Published by Homo Sapiens, the work “Pedagogy of Intentionality, Education for an Active Consciousness” will be distributed in bookshops in Argentina and Latin America. On a visit to Argentina from Chile, the authors, Rebeca Bize and Mario Aguilar, presented the book in the Jorge Luis Borges conference room in the National Library on Monday 4, July, before an audience of students, teachers, civil servants and social referents interested in the foundations of this pedagogy.

The head of the Education Sciences course in the Faculty of Philosophy and Letters in UBA, Daniel Suarez, emphasised that it is a “critical pedagogical essay in the wide sense. It opens doors so that different pedagogical traditions can come together and converse. It resumes discussions, and opens an unimaginable horizon of thought”. The academic showed his interest in the concept of human beings detailed in the book.

Likewise, Suarez gave the authors some challenges: explain in depth what is understood by education as a social duty and develop the “good humour” proposal in the areas of teaching presented by the authors, as one of the “five keys” of education. “These five keys of education seem to be the most suggestive and strongest of the work”. He qualified the idea of Internal Landscape as “very interesting”, given that it highlights people’s subjectivity.

As Rebeca Bize – a university teacher who focuses her educational work on developing new paradigms based on the concepts contributed by Silo – said “the book lets us look at current schools from the future, Human beings have always been pushing to discover a new reality, because daily reality doesn’t provide the desired fulfilment. There is a driving thread, which is intuition, in this search.”

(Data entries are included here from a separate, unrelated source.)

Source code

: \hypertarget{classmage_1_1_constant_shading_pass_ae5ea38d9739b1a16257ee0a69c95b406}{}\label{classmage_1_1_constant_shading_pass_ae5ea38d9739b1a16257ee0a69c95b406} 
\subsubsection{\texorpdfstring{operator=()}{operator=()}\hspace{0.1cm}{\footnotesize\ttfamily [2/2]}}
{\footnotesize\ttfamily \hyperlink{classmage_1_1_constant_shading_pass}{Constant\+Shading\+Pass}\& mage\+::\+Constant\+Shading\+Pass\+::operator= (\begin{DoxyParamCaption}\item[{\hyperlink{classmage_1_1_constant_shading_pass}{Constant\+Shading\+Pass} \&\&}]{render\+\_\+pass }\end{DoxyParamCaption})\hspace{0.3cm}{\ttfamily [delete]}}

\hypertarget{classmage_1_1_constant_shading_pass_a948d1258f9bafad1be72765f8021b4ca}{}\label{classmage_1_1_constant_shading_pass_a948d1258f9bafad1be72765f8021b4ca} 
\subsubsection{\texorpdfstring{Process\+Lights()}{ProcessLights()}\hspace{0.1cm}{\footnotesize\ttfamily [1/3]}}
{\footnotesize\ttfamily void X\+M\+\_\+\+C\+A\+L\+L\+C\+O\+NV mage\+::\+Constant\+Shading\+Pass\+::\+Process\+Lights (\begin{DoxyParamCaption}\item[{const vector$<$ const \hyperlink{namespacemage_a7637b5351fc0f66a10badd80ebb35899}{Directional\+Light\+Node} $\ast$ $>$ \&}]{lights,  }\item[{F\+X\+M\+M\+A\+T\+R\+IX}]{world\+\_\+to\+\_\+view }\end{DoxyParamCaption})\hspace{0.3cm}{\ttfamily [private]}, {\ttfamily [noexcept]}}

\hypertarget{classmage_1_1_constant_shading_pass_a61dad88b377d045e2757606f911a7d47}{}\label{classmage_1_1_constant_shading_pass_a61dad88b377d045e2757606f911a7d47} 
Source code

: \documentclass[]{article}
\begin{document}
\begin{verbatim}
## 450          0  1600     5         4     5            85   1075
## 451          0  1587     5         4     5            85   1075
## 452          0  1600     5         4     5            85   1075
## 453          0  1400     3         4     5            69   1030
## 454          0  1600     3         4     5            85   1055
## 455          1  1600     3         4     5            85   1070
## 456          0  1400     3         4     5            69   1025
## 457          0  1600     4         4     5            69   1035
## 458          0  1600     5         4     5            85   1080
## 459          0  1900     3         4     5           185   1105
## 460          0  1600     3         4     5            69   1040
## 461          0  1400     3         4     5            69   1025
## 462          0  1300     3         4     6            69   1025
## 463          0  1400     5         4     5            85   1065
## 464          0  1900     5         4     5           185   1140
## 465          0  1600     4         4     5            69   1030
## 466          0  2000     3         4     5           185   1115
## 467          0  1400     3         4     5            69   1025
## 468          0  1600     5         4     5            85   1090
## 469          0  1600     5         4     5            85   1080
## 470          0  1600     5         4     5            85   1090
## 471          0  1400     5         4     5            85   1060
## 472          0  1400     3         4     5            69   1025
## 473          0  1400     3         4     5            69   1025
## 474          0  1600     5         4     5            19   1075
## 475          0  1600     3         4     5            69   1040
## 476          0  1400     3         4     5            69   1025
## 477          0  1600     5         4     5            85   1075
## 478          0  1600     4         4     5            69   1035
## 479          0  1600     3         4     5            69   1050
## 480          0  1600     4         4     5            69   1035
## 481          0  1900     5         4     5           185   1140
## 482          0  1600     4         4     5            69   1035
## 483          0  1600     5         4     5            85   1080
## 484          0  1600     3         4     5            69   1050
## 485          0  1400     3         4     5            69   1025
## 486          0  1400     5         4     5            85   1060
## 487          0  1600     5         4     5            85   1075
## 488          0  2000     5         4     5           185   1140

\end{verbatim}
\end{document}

“Here the inspired teachers find a proposal with a foundation. Today in the education crisis, there is lack of meaning, violence, externality and disconnection between human beings. Fortunately we are now finding light in the new generations”, analysed Bize.

Mario Aguilar – a member of the National Directive of the School of Teachers of Chile, an organisation that includes over 70 thousand teachers – stressed that “there is a lack of conformity in education, a change is needed. Those who work in this field know that things haven’t been working for some time, there is an extreme commodification”. There were demonstrations with almost 200 thousand people, mostly students, in Chile, calling for better conditions to study.

Aguilar stated that the Pedagogy of Intentionality takes contributions from Brentano, Husserl and Scheller in their meaning of intentionality and phenomenology; from Ortega as regards the social process and the topic of generations; experimental psychology from Wundt; the being in the world of Heidegger and Sartre; and fundamental proposals of Universal Humanism from Silo, among other theoretic and conceptual contributions.

María Eugenia Pirolo reported on the Current of Universalist and Humanist Pedagogy (CoPeHU), an initiative implemented by a team of young professionals from the fields of Education, Philosophy and History, working in various institutes and universities in Argentina and Chile. This Pedagogical Current forms part of the World Centre of Humanist Studies. The Current of Universalist and Humanist Pedagogy takes Pedagogy of Intentionality, Educating for an Active Consciousness as one of its fundamental documents, putting it into practice in educational projects.

To close the speeches, Andrea Novotny gave an account of her experience in the Espacio Educativo Saeta, which tries to put the basics of the new pedagogy developed by Aguilar and Bize into practice. “We work creating a learning environment based on good treatment, emotional openness, a predisposition from the teacher to connect with the students, so that they find a reason to learn”. Similarly, she said that from Saeta, they aspire to the creation of a Humanist School as a solid project for the future.